Aaron Halegua (Harvard, May 2009; Summer Program, NYC 2011)
Anthony Kammer is a legal fellow in the Democracy Program at Demos, where he works on voting rights and campaign finance reform issues. He graduated in 2011 from Harvard Law School, where he was President of the Harvard Legal Theory Forum and a founding board member of the Student Association for Law and Mind Sciences. During law school, Anthony interned at the Exoneration Initiative and the Criminal Appeals Bureau at the Legal Aid Society, where he worked on criminal appeals. He also served as a summer intern at the Brennan Center for Justice where his work focused on immigration law, election law, and campaign finance reform. Anthony occasionally writes for PolicyShop.net and Notice & Comment: The Harvard Law & Policy Review Blog.
Anthony Kammer (Fordham, April 2012)
Anthony Kammer is a legal fellow in the Democracy Program at Demos, where he works on voting rights and campaign finance reform issues. He graduated in 2011 from Harvard Law School, where he was President of the Harvard Legal Theory Forum and a founding board member of the Student Association for Law and Mind Sciences. During law school, Anthony interned at the Exoneration Initiative and the Criminal Appeals Bureau at the Legal Aid Society, where he worked on criminal appeals. He also served as a summer intern at the Brennan Center for Justice where his work focused on immigration law, election law, and campaign finance reform. Anthony occasionally writes for PolicyShop.net and Notice & Comment: The Harvard Law & Policy Review Blog.
Josie Duffy (Summer Program, NYC 2011)
Josie is originally from Atlanta and went to college at Columbia. While in school, Josie studied Creative Writing and Political Science and worked for Mayor Kasim Reed, A.G. Kamala Harris, and the New Yorker.
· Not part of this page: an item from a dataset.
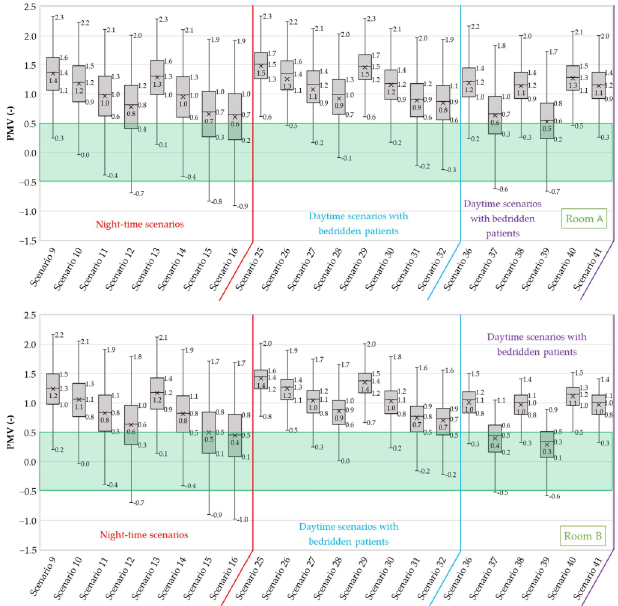
Figure 23. PMV distributions of the different scenarios in summer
After graduating Josie worked for The Bronx Defenders, and this past summer she interned for the Equity and Excellence Commission at the Department of Education. Ultimately she hopes to work in criminal justice and prison reform. Josie is particularly fond of country music, Ohio State football, Ballet, and ice cream; but she likes pretty much everything except cold weather and cheese. Josie is currently a 2L at Harvard Law School.
Annie Hudson-Price (Summer Program, NYC 2011)
Annie Hudson-Price is a 2L at Harvard Law School. She spent the past summer interning at the Innocence Project New Orleans, an organization working to exonerate wrongfully convicted individuals in Louisiana and Mississippi. At Harvard she is a member of the Legal Aid Bureau and on the board of the Prison Legal Assistance Project (PLAP). Prior to law school Annie graduated with a B.A. in English from Yale University. She has also worked as a research assistant for journalist Philip Gourevitch and spent a year as a paralegal at the law firm Davis Polk and Wardwell.
Kevin G. (Summer Program, NYC 2011)
Kevin is currently a 2L at Harvard Law. He spent his first law school summer interning at the public defender’s office in Charlotte, North Carolina. As a 1L, Kevin worked for the Mississippi Delta Project and the Prison Legal Assistance Project. He is currently a vice co-chair of the Mississippi Delta Project, on the general board of the Civil Rights and Civil Liberties Law Review, and the treasurer of the Harvard Law School Democrats. Kevin began college at a community college in Florida and graduated from the College of the Holy Cross in 2010.
Ryan Park (Summer Program, NYC 2011)
Ryan Park is currently a law clerk for the Honorable Jed S. Rakoff, of the Southern District of New York, before which he attended Harvard Law School. During law school, Ryan was a student attorney in the Post-Eviction Foreclosure Housing Clinic, where he, among other things, represented tenants facing eviction in Boston Housing Court. He also interned at the legal adviser’s office at the U.S. Department of State, at the Human Rights Law Network in Delhi, India, and at the Documentation Center of Cambodia, in Phnom Penh. Prior to law school, Ryan taught in South Korea on a Fulbright Fellowship, worked as a civil intake counselor at Women Empowered Against Violence (WEAVE) in Washington, DC, and was a paralegal in the Antitrust Division of the U.S. Department of Justice. He is a graduate of Amherst College.
Joy Wang (Hunter College, April 2011; Summer Program, NYC 2011)
Joy Wang is a 2010 graduate of Harvard Law School and is currently working as a public defender in Manhattan. While in law school, she also held internships with the United Nations on labor rights and human trafficking, the Department of Justice Civil Rights Division, the Asian-American Legal Defense Fund, and the ACLU immigrant rights project. Prior to law school, Joy completed a doctorate from Oxford University on a Rhodes Scholarship and taught postcolonial literature at Brooklyn College CUNY.